BP5 Web 2.0 Tool Choice, Paper Rater

BP5 Web 2.0 Tool Choice, Paper Rater


This week I found an interesting link on Web 2.0 Guru called Paper Rater.  The description of the Web 2.0 Paper Rater application is as follows:

"PaperRater.com is a free resource, developed and maintained by linguistics professionals and graduate students. PaperRater.com is used by schools and universities in over 46 countries to help students improve their writing.
PaperRater.com combines the power of natural language processing (NLP), artificial intelligence (AI), machine learning, information retrieval (IR), computational linguistics, data mining, and advanced pattern matching (APM). We offer the most powerful writing tool available on the internet today.
Before we could offer PaperRater.com we had to overcome large challenges related to computational linguistic design and development, handling transliteration variation; ethnolinguistic identification; document classification and entity extraction; name parsing and regularization; duplicate document recognition, plagiarism detection, clustering, and prioritization; automatic entity extraction and entity resolution.
As part of the development process, we put together a team of computational linguists and subject matter experts to develop a core Natural Language Processing (NLP) engine using statistical and rules-based NLP to extract language evidence from essays and term papers and robustly translate that evidence into accurate codes. We hope to showcase some of our technology at a later date" PaperRater.com, (2010).

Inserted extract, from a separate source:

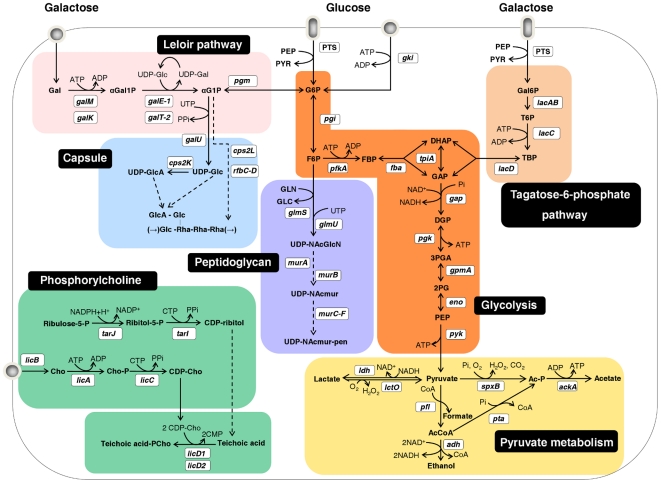
Schematic representation of central metabolic pathways in S. pneumoniae D39.Glc is oxidized to pyruvate via the Embden-Meyerhof-Parnas pathway (Glycolysis, orange box). Homolactic fermentation reduces pyruvate into lactate, whereas mixed-acid fermentation leads to other products, such as formate, acetate and ethanol (Pyruvate metabolism, yellow box). Gal is converted to G6P by the Leloir pathway (light pink box) and to dihydroxyacetone phosphate or glyceraldehyde 3-phosphate by the tagatose 6-phosphate pathway (light orange box). Pathways for capsule, peptidoglycan and phosphorylcholine biosynthesis are shown in light blue, light purple and light green boxes, respectively. Putative and functional characterized genes encoding depicted metabolic steps are shown in white boxes. Proposed pathways were reconstructed based on genome information (http://www.ncbi.nlm.nih.gov/genomes/lproks.cgi), literature and database surveys (KEGG, MetaCyc). Gene annotation downloaded from NCBI: galM, aldose 1-epimerase; galK, galactokinase; galE-1, UDP-glucose 4-epimerase; galT-2, galactose 1-phosphate uridylyltransferase; pgm, phosphoglucomutase/phosphomannomutase family protein; galU, UTP-glucose 1-phosphate uridylyltransferase; cps2L, glucose 1-phosphate thymidylyltransferase; cps2K, UDP-glucose 6-dehydrogenase, putative; rfbC, dTDP-4-dehydrorhamnose 3,5-epimerase, putative; rfbB, dTDP-glucose 4,6-dehydratase; rfbD, dTDP-4-dehydrorhamnose reductase; gki, glucokinase; pgi, glucose 6-phosphate isomerase; pfkA, 6-phosphofructokinase; fba, fructose bisphosphate aldolase; tpiA, triosephosphate isomerase; gap, glyceraldehyde-3-phosphate dehydrogenase; pgk, phosphogltcerate kinase; gpmA, phosphoglyceromutase; eno, phosphopyruvate hydratase; pyk, pyruvate kinase; lacA, galactose 6-phosphate isomerase subunit LacA; lacB, galactose 6-phosphate isomerase subunit LacB; lacC, tagatose 6-phosphate kinase; lacD, tagatose 1,6-diphosphate aldolase; ldh, L-lactate dehydrogenase; lctO, lactate oxidase; spxB, pyruvate oxidase; ackA, acetate kinase; pta, phosphotransacetylase; pfl, pyruvate formate-lyase; adh (spd_1834), bifunctional acetaldehyde-CoA/alcohol dehydrogenase; glmS, D-fructose 6-phosphate amidotransferase; glmU, UDP-N-acetylglucosamine pyrophosphorylase; murA-1 and murA-2, UDP-N-acetylglucosamine 1-carboxyvinyltransferase; murB, UDP-N-acetylenolpyruvoylglucosamine reductase; murC, UDP-N-acetylmuramate-L-alanine ligase; murD, UDP-N-acetylmuramoyl-L-alanyl-D-glutamate synthetase; murE, UDP-N-acetylmuramoylalanyl-D-glutamate-2,6-diaminopimelate ligase; murF, UDP-N-acetylmuramoylalanyl-D-glutamyl-2, 6-diaminopimelate–D-alanyl-D-alanyl ligase; tarJ (spd_1126), alcohol dehydrogenase, zinc-containing or TarJ; tarI (spd_1127), 2-C-methyl-D-erythritol 4-phosphate cytidylyltransferase or TarI; licB, protein LicB; pck, choline kinase or LicA; licC, CTP:phosphocholine cytidylyltransferase; LicD1, phosphotransferase LicD1; LicD2, phosphotransferase LicD2.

To Start off with PaperRater you have to cut/paste a document, select the education level for the document, and the type of document.  I decided to use my research paper for Dr. Wyly's class at Full Sail University titled,   Digital Natives: Digital Natives and Emerging Technologies in the Classroom as shown below which was written on the masters educational level.

 
The analysis is very quick.  It took less than a second to get the results for my three page paper.  The first bit of information that is returned is the originality score which detects whether or not the paper was plagiarized.  As you can see in the screen shot, there are no signs of plagiarism in my paper.


The second part of the analysis involves language scores which center around vocabulary, spelling, and grammar.  It found a two grammar suggestions for my paper and suggested I use "different from" instead of "different than" as shown below.


Next it moved onto style and provided statistics about word usage as shown below.


In the final analysis it scored the paper and gave me a score of 59 which equates to "Good Job".  I could not find any additional information on the scoring system, but I am glad that I received a "Good Job" for style.


Next it scored vocabulary and gave me a score of "Excellent work" for my use of sophisticated language. but suggested that I try using their Vocabulary Builder section to further enhance my sophisticated vocabulary.


I plan to run the literature review that we will write next month through the PaperRater website to see how I score.  I will also use this in my scientific research class to assist students with the rewriting of their research papers.  Even though I pasted in the reference section of my paper the website did not comment or score the references section.  It was simply returned in a frame at the bottom of the page without any analysis.

In my opinion PaperRater has two useful features: 1) free plagiarism detection, and 2) free double checking of the syntax and grammar in your paper.  Also, the terms and services associated with PaperRater were quite long and it might be worth it to consult your legal team before submitting a Nobel prize winning paper.